> **Task goal**
At the line containing "list-style: none;", begin retyping, and stop after the last line of the data; add nothing.

#### Records shown ####

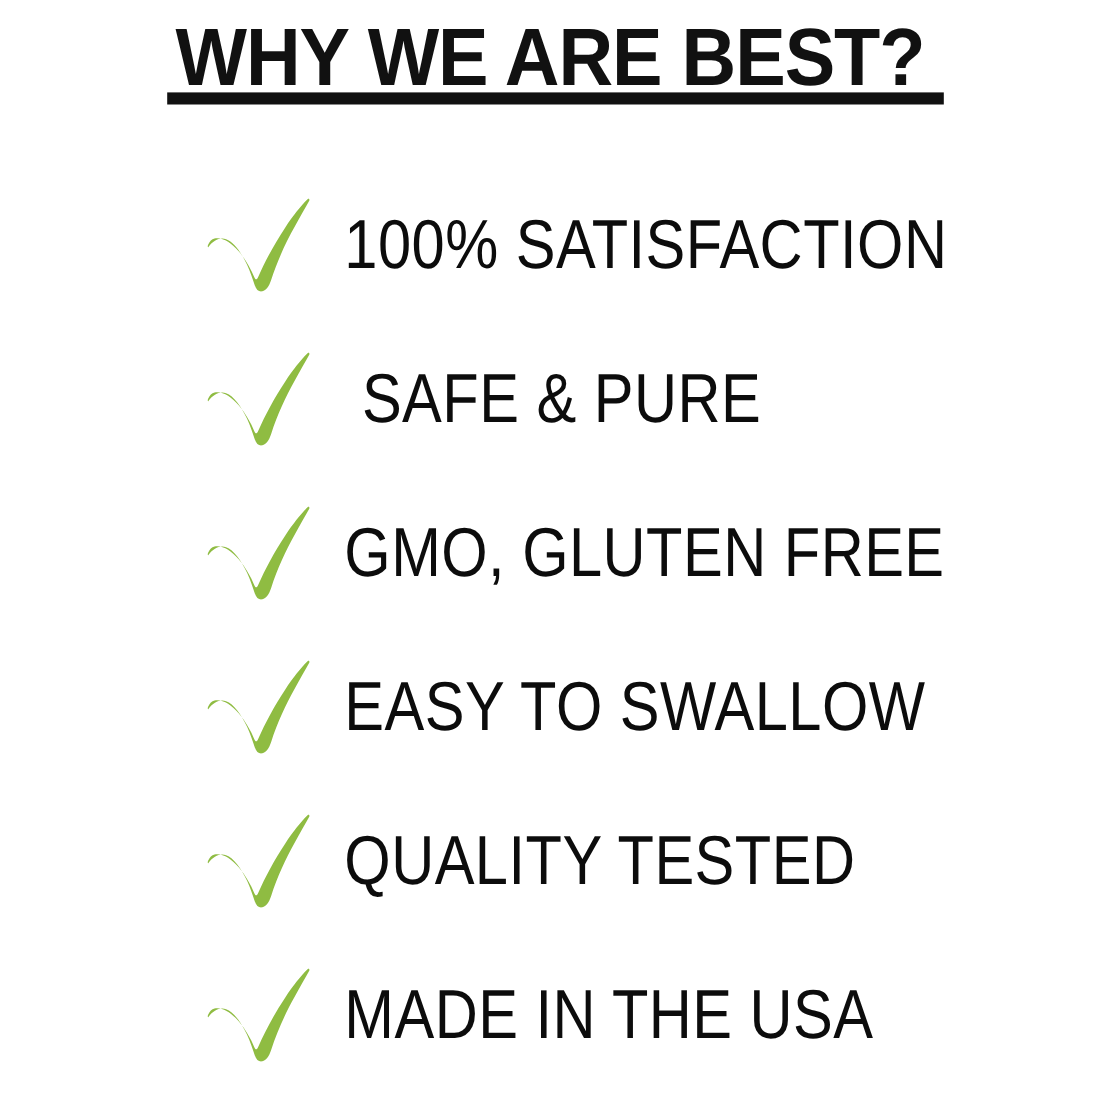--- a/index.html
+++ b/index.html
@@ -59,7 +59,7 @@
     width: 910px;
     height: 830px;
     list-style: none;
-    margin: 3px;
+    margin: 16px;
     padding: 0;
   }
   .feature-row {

####

> **Answer space**
     list-style: none;
-    margin: 3px;
+    margin: 16px;
     padding: 0;
   }
   .feature-row {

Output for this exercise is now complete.